Maria war offenkundig „begnadet“, mit besonderen Gaben ausgestattet. Der Glaube der Kirche sagt uns, dass sie in Hinblick auf die Aufgabe, die ihr zugedacht war, von Anfang an vor aller Sünde bewahrt wurde. In ihr gab es nichts Böses. Das können wir uns gar nicht richtig vorstellen, denn in jedem Menschen, in uns allen, gibt es einen inneren Zwiespalt. Wir haben nicht nur positive Neigungen, und manchmal geben wir nach.
Besteht also ein abgrundtiefer Unterschied zwischen Maria und uns? Ja und nein.

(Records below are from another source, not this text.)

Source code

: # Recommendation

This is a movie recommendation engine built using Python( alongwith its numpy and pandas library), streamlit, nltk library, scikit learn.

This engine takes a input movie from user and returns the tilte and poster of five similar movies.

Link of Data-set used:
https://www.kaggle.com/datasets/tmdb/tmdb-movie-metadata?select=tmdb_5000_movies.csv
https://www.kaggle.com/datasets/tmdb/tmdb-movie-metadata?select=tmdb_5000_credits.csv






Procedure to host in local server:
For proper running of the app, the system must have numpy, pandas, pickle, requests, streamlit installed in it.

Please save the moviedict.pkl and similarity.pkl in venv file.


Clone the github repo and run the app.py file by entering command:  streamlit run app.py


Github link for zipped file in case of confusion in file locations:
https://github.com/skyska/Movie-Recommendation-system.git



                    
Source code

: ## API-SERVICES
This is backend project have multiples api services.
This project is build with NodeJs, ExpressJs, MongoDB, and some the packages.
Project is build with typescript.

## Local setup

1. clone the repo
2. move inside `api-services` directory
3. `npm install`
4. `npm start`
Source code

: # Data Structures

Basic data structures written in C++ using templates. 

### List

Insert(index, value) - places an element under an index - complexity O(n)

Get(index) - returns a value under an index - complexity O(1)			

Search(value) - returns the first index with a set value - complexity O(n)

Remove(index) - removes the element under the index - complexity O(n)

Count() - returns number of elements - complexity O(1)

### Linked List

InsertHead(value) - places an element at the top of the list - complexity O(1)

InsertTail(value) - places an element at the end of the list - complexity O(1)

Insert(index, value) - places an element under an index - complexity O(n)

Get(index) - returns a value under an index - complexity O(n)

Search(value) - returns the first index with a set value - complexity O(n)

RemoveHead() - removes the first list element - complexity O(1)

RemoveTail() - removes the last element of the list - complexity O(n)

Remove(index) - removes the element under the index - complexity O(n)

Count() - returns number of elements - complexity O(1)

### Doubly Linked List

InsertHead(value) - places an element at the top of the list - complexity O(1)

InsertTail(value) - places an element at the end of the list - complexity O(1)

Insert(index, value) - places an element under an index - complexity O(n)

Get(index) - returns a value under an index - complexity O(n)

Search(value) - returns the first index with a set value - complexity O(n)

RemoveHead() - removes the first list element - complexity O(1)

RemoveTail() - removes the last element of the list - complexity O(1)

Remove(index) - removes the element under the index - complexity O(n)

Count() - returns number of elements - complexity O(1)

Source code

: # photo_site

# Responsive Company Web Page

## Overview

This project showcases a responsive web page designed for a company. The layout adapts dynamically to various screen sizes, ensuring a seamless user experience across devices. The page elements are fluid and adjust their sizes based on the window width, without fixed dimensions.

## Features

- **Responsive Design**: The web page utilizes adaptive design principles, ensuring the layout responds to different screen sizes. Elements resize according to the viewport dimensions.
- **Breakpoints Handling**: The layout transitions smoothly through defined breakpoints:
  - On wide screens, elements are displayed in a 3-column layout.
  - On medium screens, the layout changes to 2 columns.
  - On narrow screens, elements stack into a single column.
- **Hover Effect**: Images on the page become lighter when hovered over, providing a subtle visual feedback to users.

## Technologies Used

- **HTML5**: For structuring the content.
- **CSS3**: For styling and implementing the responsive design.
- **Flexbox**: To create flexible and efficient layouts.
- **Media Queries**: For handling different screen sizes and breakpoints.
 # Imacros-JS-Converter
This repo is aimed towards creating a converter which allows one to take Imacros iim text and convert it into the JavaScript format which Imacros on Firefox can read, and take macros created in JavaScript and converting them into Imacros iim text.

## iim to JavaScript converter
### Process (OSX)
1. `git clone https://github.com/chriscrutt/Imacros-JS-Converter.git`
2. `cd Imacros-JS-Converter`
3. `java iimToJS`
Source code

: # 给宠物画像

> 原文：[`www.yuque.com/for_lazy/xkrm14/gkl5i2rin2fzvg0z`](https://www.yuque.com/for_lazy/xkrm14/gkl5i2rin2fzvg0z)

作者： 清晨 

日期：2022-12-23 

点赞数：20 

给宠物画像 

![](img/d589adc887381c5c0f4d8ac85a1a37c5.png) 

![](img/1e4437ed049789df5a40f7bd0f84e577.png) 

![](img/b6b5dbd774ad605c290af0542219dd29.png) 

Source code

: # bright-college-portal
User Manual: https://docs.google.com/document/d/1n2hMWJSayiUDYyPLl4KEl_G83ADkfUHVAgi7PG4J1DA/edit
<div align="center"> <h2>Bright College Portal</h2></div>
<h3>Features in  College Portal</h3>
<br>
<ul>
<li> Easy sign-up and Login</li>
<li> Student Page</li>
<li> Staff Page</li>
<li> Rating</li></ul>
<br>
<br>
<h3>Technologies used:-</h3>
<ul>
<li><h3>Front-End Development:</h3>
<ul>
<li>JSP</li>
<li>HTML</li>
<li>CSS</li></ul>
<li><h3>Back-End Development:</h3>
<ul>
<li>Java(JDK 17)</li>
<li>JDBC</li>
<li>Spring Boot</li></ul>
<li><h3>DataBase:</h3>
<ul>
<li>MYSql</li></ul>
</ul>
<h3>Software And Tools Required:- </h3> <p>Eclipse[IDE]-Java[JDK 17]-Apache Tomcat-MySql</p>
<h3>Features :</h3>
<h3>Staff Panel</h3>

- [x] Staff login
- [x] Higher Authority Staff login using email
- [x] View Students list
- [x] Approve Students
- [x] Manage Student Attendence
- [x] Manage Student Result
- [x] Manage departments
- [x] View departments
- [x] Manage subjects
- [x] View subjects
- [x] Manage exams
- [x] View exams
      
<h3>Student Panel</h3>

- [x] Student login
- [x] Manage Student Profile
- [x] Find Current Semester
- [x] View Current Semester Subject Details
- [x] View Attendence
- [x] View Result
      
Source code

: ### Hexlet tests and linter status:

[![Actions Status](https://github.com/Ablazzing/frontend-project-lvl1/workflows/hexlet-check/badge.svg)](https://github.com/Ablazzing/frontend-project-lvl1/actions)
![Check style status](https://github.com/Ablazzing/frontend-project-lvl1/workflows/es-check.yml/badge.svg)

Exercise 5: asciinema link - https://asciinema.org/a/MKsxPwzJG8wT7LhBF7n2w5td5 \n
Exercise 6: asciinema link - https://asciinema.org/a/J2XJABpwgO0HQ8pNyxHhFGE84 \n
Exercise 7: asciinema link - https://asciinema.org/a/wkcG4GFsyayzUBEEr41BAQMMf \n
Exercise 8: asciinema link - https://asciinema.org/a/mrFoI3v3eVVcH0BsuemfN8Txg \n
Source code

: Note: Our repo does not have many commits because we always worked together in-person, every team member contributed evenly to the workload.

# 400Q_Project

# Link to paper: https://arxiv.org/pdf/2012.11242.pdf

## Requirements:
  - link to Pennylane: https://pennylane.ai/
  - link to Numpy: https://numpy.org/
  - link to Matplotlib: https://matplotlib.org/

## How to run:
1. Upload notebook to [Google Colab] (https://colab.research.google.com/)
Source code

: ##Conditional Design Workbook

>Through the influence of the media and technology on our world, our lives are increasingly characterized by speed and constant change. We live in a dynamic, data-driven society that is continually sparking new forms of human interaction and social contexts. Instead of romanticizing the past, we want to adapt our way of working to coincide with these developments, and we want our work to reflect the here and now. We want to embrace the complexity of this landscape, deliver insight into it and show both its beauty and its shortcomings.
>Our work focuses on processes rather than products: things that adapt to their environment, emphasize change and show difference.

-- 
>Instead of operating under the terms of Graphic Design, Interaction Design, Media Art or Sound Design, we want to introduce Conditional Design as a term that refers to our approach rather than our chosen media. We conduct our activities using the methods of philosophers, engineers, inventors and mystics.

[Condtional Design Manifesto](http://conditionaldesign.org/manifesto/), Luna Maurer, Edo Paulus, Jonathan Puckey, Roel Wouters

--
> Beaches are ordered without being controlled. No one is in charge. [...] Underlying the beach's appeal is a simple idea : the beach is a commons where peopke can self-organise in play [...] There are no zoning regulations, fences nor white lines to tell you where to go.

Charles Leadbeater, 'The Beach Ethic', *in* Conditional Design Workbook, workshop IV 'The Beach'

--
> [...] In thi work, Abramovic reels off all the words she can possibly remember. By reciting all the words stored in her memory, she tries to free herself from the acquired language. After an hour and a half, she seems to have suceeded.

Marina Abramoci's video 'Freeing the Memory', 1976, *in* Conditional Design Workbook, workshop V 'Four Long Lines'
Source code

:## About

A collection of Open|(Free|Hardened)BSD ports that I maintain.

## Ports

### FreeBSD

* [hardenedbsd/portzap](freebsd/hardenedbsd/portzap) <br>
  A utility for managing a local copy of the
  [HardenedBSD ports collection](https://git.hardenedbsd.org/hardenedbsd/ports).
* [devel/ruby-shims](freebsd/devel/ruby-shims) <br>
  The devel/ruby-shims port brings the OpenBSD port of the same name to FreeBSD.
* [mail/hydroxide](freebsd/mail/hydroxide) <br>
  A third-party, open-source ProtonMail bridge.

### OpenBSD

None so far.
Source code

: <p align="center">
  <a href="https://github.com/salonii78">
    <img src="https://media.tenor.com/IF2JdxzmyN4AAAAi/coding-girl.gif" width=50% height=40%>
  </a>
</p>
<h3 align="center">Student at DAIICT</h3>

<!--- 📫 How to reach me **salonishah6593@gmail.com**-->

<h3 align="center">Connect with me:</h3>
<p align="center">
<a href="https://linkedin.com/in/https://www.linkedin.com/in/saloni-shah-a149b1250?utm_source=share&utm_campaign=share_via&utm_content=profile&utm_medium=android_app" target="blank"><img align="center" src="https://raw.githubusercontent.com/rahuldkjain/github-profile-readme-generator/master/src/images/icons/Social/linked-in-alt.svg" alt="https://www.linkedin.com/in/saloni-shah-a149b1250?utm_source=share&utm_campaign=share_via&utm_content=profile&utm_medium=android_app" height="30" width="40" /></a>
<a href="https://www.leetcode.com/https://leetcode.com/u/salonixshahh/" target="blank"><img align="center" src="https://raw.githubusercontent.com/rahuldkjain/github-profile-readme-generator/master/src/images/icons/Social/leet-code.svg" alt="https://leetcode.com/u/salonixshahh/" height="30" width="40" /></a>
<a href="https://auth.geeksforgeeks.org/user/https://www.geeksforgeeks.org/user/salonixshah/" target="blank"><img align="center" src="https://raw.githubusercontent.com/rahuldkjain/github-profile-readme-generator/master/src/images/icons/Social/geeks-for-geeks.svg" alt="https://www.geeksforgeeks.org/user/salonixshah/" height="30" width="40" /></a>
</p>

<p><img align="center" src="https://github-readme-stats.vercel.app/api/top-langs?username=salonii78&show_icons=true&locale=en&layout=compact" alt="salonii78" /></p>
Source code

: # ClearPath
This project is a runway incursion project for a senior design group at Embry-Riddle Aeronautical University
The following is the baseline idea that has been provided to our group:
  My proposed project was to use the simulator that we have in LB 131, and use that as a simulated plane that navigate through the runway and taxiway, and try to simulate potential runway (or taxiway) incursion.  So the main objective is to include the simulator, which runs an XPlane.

Das Besondere an Maria ist, dass sie von Anfang an und immer, bis zum letzten Augenblick ihres Lebens, der von Gott empfangenen „Gnade“ entsprochen hat. Es wäre eine falsche Vorstellung von „Begnadet-Sein“, wenn die von Gott empfangene „Gnade“ so wirkte als wären unser Mittun, unsere Bereitschaft, uns entsprechend zu verhalten, nicht nötig. Das II. Vatikanische Konzil hat ausdrücklich betont, man dürfe beim Ja-Wort Mariens zur Botschaft des Engels die Bedeutung der Freiwilligkeit ihrer Antwort nicht unterschätzen. Gerade so war sie von Anfang an ganz eins mit ihrem Sohn, der in die Welt gekommen ist, um den Willen dessen zu erfüllen, der ihn gesandt hat, und sie blieb immer eins mit ihm, auch am Fuße des Kreuzes.
Wir dagegen laufen – auch wenn wir noch so viele „Gnaden“ empfangen haben – immer Gefahr, dass wir unser Ja-Wort verweigern oder, wenn wir es gegeben haben, zurücknehmen, wir werden schwach, entgegen dem Willen Gottes.
Trotzdem entsteht eine gewisse Ähnlichkeit mit Maria. Auch wir können nicht in gleicher Weise, aber doch irgendwie ähnlich zu ihr „begnadet“ werden und „Gnade“ empfangen, wenn wir an Jesus, den sie zur Welt gebracht hat, glauben, auf ihn hören und uns mit ihm, der – wie Paulus sagt – „Himmel und Erde versöhnt hat durch sein Blut“, vereinen.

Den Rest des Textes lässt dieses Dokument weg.